- [DATASET EXTRACT]

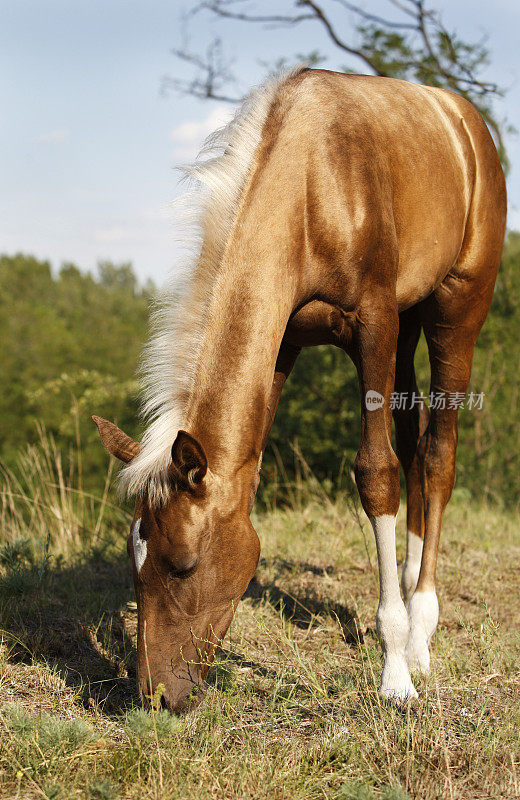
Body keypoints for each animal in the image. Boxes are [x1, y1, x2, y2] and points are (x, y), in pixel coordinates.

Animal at [92, 65, 504, 708]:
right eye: (133, 560)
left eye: (183, 563)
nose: (154, 695)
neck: (311, 186)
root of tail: (467, 123)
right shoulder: (285, 341)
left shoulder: (375, 326)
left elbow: (376, 473)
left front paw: (395, 673)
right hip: (411, 321)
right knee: (415, 443)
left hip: (455, 314)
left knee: (437, 455)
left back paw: (420, 633)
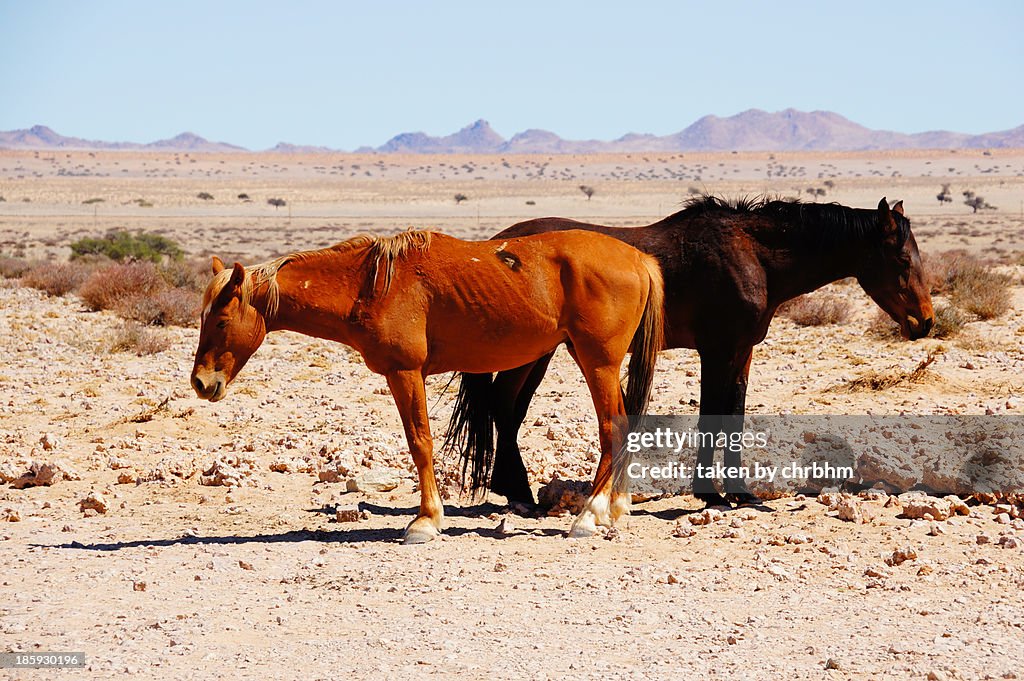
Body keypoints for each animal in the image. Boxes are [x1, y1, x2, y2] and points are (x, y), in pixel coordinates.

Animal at [190, 228, 663, 540]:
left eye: (221, 320)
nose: (200, 382)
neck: (370, 284)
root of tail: (638, 259)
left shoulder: (405, 373)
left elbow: (420, 443)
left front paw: (425, 521)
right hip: (594, 361)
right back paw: (615, 508)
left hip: (598, 361)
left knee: (612, 427)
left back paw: (589, 516)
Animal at [448, 193, 937, 507]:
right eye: (902, 260)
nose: (925, 321)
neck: (754, 256)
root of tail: (490, 245)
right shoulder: (715, 350)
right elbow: (710, 417)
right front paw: (710, 495)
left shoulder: (742, 351)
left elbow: (733, 416)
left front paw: (739, 493)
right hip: (530, 352)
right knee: (502, 405)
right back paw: (518, 495)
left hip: (538, 352)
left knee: (508, 409)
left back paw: (514, 492)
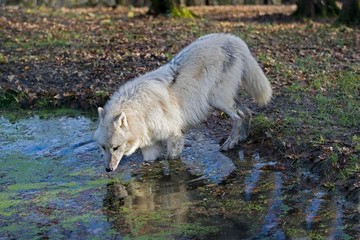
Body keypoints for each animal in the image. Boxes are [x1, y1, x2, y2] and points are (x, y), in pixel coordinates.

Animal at [94, 33, 272, 172]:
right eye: (103, 147)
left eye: (116, 147)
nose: (108, 169)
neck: (141, 112)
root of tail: (233, 38)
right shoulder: (150, 145)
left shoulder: (174, 134)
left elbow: (171, 158)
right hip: (224, 98)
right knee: (247, 111)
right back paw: (242, 137)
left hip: (217, 100)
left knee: (238, 116)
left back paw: (230, 143)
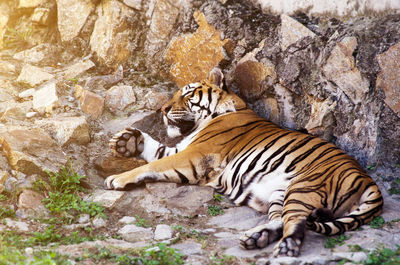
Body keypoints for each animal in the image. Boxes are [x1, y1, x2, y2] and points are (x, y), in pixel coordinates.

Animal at [104, 67, 382, 256]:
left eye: (188, 94)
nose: (163, 109)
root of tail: (368, 180)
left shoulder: (195, 155)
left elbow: (152, 165)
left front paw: (116, 178)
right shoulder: (183, 148)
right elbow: (156, 150)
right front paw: (127, 140)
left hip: (304, 187)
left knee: (296, 224)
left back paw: (284, 250)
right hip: (281, 193)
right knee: (281, 219)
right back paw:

- [WORK REQUEST]
Wherever the string "elbow" appears in the data above, report the whole line.

- [SOLUTION TO THE PROBLEM]
left elbow: (376, 473)
left elbow: (420, 443)
right elbow: (710, 417)
left elbow: (733, 416)
left elbow: (171, 158)
left elbow: (152, 165)
right elbow: (156, 150)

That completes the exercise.